▸ What you need to do
The answer must be every line of the records below that contains the word "конфиденциальной", copied out.

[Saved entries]
········

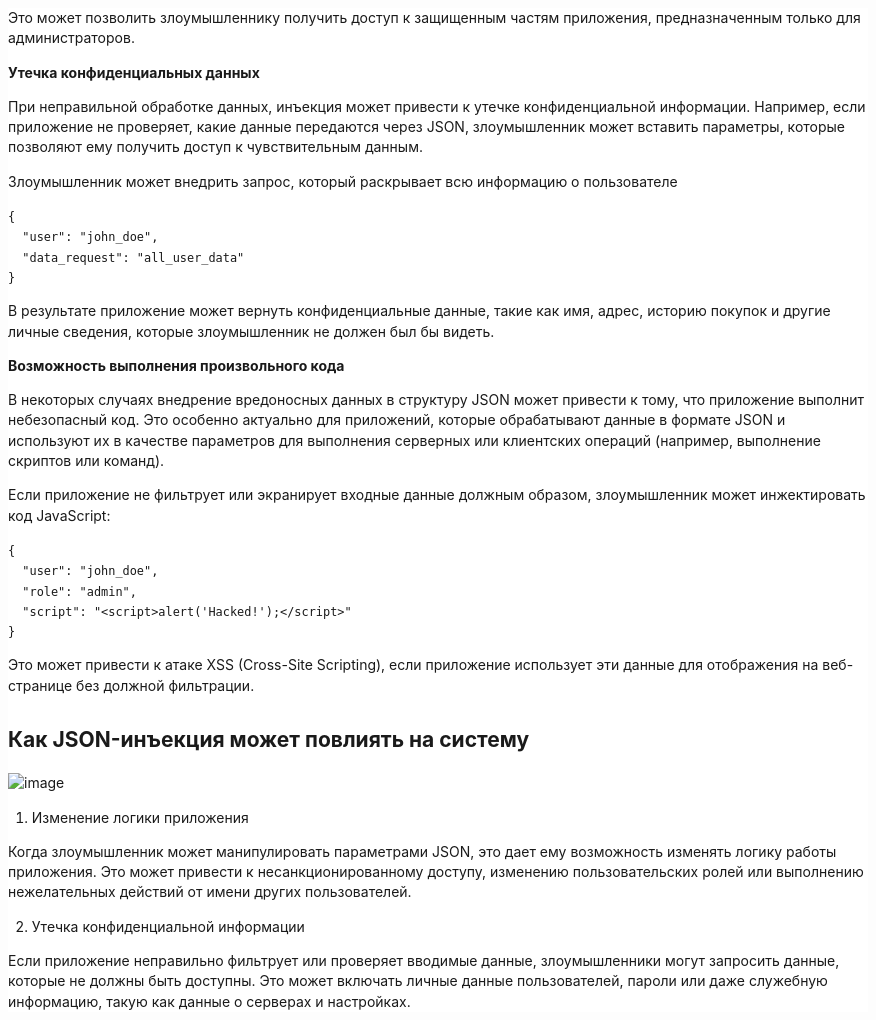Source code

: Это может позволить злоумышленнику получить доступ к защищенным частям приложения, предназначенным только для администраторов.

**Утечка конфиденциальных данных**

При неправильной обработке данных, инъекция может привести к утечке конфиденциальной информации. Например, если приложение не проверяет, какие данные передаются через JSON, злоумышленник может вставить параметры, которые позволяют ему получить доступ к чувствительным данным.

Злоумышленник может внедрить запрос, который раскрывает всю информацию о пользователе

```
{
  "user": "john_doe",
  "data_request": "all_user_data"
}
```

В результате приложение может вернуть конфиденциальные данные, такие как имя, адрес, историю покупок и другие личные сведения, которые злоумышленник не должен был бы видеть.

**Возможность выполнения произвольного кода**

В некоторых случаях внедрение вредоносных данных в структуру JSON может привести к тому, что приложение выполнит небезопасный код. Это особенно актуально для приложений, которые обрабатывают данные в формате JSON и используют их в качестве параметров для выполнения серверных или клиентских операций (например, выполнение скриптов или команд).

Если приложение не фильтрует или экранирует входные данные должным образом, злоумышленник может инжектировать код JavaScript:

```
{
  "user": "john_doe",
  "role": "admin",
  "script": "<script>alert('Hacked!');</script>"
}
```
Это может привести к атаке XSS (Cross-Site Scripting), если приложение использует эти данные для отображения на веб-странице без должной фильтрации.

## Как JSON-инъекция может повлиять на систему

![image](https://github.com/user-attachments/assets/cea1ece3-2224-4fb2-9f79-bcc353ad4719)

1. Изменение логики приложения

Когда злоумышленник может манипулировать параметрами JSON, это дает ему возможность изменять логику работы приложения. Это может привести к несанкционированному доступу, изменению пользовательских ролей или выполнению нежелательных действий от имени других пользователей.

2. Утечка конфиденциальной информации

Если приложение неправильно фильтрует или проверяет вводимые данные, злоумышленники могут запросить данные, которые не должны быть доступны. Это может включать личные данные пользователей, пароли или даже служебную информацию, такую как данные о серверах и настройках.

········

▸ Task output
При неправильной обработке данных, инъекция может привести к утечке конфиденциальной информации. Например, если приложение не проверяет, какие данные передаются через JSON, злоумышленник может вставить параметры, которые позволяют ему получить доступ к чувствительным данным.
2. Утечка конфиденциальной информации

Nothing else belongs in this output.